Other languages (Java, C++, Go, TypeScript) would follow a similar structure with minor syntax changes.

Solution 2: Binary Indexed Tree (Optimized)

This solution utilizes Binary Indexed Trees (BITs) to optimize the counting process. Two BITs are used: one to track the count of smaller elements to the left, and another to track the count of larger elements to the right. Updating and querying a BIT takes O(log n) time.

Time Complexity: O(n log n), due to iterating through the array and performing BIT operations. Space Complexity: O(n), to store the BITs.

Code (Python):

class BinaryIndexedTree:
    def __init__(self, n):
        self.n = n
        self.bit = [0] * (n + 1)
 
    def update(self, i, val):
        i += 1  # Adjust for 1-based indexing
        while i <= self.n:
            self.bit[i] += val
            i += i & -i
 
    def query(self, i):
        i += 1  # Adjust for 1-based indexing
        res = 0
        while i > 0:
            res += self.bit[i]
            i -= i & -i
        return res
 
 
class Solution:
    def numTeams(self, rating):
        n = len(rating)
        bit_smaller = BinaryIndexedTree(n)
        bit_larger = BinaryIndexedTree(n)
        ans = 0
        for i in range(n):
            smaller_left = bit_smaller.query(rating[i] -1)
            larger_right = bit_larger.query(n-1) - bit_larger.query(rating[i])
            ans += smaller_left* larger_right
            bit_smaller.update(rating[i],1)
            bit_larger.update(rating[i],1)
        return ans

Again, adaptations for other languages would be straightforward.

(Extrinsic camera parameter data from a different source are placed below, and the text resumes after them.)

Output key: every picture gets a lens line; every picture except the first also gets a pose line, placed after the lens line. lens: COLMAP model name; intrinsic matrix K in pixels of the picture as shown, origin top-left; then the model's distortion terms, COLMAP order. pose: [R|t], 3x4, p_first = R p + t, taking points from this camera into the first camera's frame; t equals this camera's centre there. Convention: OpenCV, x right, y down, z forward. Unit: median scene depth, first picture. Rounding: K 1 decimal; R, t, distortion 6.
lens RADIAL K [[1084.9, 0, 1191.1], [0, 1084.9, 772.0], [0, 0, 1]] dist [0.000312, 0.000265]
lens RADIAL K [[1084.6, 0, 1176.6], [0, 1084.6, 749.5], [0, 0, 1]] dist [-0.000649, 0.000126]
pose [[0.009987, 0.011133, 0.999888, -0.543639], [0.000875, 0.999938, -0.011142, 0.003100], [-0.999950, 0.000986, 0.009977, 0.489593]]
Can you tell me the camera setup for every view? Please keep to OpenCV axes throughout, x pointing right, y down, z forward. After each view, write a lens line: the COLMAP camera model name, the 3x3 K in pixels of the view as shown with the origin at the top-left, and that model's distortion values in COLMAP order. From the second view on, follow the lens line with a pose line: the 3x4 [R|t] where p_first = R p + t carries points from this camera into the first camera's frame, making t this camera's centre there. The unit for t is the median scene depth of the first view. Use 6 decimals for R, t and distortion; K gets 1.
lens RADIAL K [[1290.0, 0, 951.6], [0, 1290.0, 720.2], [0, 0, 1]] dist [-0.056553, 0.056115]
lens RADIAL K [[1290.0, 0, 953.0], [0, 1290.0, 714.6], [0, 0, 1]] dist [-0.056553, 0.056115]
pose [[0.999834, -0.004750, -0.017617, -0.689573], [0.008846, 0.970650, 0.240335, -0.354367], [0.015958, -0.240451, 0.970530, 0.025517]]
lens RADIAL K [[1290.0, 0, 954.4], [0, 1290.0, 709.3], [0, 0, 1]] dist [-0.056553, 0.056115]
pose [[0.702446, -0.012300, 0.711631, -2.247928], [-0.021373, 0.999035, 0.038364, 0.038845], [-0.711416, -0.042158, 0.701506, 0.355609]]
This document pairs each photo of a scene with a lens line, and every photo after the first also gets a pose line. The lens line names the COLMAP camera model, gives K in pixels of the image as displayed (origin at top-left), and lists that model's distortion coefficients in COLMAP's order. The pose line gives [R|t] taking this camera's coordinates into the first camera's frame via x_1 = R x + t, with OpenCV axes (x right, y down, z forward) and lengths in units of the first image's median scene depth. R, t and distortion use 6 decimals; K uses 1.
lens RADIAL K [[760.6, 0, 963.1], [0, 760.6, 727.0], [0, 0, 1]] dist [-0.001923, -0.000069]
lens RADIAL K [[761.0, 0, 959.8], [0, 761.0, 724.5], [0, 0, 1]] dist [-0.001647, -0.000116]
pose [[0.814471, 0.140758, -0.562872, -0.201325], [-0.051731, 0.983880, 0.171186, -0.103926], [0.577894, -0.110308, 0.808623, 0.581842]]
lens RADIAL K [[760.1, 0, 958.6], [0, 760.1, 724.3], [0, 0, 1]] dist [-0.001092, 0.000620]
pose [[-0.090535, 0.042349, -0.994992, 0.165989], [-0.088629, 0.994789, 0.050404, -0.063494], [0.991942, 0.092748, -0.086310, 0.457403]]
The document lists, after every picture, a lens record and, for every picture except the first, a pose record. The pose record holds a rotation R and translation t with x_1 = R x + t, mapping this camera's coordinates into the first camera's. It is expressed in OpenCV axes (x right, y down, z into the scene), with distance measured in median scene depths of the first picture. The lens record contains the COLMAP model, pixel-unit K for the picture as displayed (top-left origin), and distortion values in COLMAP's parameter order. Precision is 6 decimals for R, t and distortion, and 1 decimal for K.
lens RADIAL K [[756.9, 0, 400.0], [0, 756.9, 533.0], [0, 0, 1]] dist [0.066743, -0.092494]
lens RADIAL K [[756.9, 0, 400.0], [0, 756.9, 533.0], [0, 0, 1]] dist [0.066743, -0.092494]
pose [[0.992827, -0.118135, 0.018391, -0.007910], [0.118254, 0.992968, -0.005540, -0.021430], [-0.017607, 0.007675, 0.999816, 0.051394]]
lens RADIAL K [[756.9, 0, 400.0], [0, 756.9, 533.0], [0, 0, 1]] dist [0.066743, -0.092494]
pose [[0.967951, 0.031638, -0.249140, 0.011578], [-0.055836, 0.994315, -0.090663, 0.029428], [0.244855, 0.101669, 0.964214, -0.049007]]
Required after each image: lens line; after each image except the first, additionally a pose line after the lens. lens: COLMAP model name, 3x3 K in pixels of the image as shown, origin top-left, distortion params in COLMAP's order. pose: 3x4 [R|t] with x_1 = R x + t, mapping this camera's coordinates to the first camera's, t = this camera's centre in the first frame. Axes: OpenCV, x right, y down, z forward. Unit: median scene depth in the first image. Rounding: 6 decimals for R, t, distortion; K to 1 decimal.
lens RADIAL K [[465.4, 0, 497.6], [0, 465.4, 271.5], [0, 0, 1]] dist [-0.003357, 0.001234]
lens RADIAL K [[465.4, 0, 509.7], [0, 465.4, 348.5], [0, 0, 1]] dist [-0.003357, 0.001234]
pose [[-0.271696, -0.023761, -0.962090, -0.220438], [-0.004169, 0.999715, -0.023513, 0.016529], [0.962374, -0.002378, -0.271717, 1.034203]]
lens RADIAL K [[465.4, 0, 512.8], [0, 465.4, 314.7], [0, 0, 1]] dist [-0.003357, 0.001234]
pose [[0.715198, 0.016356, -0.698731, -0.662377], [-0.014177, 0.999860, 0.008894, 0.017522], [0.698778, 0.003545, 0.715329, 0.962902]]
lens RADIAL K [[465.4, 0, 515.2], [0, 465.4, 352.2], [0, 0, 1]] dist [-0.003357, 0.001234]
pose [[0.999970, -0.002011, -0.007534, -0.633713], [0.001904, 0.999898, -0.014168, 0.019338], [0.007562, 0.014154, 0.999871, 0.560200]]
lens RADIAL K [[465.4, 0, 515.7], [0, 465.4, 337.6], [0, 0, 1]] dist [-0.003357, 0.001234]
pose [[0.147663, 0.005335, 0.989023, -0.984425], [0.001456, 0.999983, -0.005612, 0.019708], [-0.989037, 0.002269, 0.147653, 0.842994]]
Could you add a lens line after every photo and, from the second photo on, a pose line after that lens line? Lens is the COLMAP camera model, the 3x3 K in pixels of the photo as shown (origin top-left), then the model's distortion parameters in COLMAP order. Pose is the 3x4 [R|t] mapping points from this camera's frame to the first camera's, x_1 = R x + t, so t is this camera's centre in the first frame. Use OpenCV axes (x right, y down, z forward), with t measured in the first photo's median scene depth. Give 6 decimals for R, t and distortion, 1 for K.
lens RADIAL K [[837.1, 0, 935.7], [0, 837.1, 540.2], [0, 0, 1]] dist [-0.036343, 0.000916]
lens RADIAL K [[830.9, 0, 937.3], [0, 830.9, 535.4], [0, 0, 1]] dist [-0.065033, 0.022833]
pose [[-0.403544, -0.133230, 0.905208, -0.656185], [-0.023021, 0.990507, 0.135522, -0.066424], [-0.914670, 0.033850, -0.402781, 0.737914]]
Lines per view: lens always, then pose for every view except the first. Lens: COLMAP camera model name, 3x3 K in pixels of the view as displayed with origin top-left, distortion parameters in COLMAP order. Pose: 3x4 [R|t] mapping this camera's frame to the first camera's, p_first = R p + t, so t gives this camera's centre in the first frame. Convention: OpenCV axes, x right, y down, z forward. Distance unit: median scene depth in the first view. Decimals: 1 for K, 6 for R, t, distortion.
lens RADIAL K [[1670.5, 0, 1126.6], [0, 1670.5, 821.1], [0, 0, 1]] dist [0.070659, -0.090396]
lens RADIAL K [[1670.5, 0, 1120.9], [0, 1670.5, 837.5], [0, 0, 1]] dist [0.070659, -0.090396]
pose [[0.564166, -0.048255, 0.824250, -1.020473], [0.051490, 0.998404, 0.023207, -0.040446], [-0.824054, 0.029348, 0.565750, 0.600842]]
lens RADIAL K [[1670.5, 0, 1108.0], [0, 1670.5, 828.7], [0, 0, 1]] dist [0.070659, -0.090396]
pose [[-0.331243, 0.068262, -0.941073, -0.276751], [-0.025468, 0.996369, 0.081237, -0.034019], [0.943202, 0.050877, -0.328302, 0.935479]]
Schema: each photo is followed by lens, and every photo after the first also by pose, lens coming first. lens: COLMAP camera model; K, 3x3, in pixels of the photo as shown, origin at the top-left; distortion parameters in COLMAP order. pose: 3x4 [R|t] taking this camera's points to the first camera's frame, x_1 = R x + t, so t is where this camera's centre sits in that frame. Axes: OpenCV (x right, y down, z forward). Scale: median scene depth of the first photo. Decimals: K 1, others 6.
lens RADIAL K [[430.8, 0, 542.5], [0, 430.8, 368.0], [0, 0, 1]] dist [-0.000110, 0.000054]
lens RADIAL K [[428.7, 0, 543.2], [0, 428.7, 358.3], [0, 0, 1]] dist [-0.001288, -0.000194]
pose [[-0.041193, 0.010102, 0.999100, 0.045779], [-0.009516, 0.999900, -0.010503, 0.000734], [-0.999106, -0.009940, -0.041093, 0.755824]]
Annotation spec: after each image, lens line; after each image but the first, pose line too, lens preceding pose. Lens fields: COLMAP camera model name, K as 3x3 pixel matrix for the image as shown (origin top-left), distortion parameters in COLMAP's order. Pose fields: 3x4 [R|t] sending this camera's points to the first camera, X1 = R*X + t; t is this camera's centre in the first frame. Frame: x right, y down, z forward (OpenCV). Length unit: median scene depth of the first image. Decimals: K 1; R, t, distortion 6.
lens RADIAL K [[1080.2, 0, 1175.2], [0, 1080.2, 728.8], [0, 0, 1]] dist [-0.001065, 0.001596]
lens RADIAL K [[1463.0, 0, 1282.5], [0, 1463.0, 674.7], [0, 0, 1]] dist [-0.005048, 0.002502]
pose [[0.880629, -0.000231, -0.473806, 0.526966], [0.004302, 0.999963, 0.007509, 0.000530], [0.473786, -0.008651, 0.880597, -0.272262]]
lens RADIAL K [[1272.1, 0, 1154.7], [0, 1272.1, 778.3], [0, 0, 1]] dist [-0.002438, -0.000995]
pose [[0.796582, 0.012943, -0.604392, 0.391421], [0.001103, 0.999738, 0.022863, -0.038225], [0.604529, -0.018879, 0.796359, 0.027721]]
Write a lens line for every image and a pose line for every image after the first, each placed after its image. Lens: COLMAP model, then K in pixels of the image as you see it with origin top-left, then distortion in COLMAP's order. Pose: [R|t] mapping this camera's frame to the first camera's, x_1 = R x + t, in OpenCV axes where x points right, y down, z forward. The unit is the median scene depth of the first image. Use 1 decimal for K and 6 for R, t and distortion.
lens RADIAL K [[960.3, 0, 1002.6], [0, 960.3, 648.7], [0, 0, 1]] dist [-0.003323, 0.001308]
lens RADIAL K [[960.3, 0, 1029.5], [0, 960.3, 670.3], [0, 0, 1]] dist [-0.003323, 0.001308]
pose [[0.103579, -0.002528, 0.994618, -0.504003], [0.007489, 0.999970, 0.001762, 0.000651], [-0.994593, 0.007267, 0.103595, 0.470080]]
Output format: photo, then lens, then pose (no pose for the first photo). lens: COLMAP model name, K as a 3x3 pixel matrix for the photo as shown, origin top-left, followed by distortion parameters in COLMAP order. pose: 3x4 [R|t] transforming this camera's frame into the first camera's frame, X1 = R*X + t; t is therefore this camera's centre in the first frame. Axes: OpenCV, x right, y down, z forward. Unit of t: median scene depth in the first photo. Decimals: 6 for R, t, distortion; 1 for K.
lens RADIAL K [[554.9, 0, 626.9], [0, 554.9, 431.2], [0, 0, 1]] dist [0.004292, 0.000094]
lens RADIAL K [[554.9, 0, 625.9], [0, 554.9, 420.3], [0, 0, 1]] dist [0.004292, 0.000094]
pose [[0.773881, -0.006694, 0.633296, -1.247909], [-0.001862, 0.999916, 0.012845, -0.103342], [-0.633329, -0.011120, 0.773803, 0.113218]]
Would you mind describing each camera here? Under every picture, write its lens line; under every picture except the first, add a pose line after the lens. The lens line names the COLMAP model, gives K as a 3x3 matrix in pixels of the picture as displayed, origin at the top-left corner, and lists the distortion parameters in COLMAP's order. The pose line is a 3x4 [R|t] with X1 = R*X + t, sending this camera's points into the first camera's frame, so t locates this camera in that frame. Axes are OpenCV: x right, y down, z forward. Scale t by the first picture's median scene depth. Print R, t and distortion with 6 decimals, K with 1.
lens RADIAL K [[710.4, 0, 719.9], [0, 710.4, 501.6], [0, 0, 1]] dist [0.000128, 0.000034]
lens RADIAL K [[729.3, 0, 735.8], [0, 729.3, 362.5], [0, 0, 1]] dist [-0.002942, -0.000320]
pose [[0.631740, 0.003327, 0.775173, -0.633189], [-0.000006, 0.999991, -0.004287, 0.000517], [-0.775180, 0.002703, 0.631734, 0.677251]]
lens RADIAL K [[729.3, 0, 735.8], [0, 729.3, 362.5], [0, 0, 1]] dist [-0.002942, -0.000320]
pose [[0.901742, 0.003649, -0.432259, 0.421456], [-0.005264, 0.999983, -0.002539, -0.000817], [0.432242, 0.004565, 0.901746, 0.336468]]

Solution 3: Recursion with Memoization (Less Efficient)

A recursive approach with memoization is possible, but it is generally less efficient than the previous methods for this problem. The recursion explores all possible combinations of three soldiers, but memoization reduces redundant calculations.

Time Complexity: While memoization improves it, the complexity remains high, potentially approaching O(n^3) in the worst case. Space Complexity: O(n^2), to store the memoization table.

Because this approach is significantly less efficient than the previous two for this problem, detailed code is omitted for brevity. The recursive function would explore all subsequences of length 3, checking for increasing or decreasing order. Memoization would store results for subproblems to avoid recalculation.

In summary: The most efficient solution for this problem is using Binary Indexed Trees (Solution 2). Solution 1 (enumeration) is simpler but less efficient for larger input sizes. Solution 3 (recursion with memoization) is generally less efficient for this specific problem. The choice of method depends on the priorities of code readability and performance.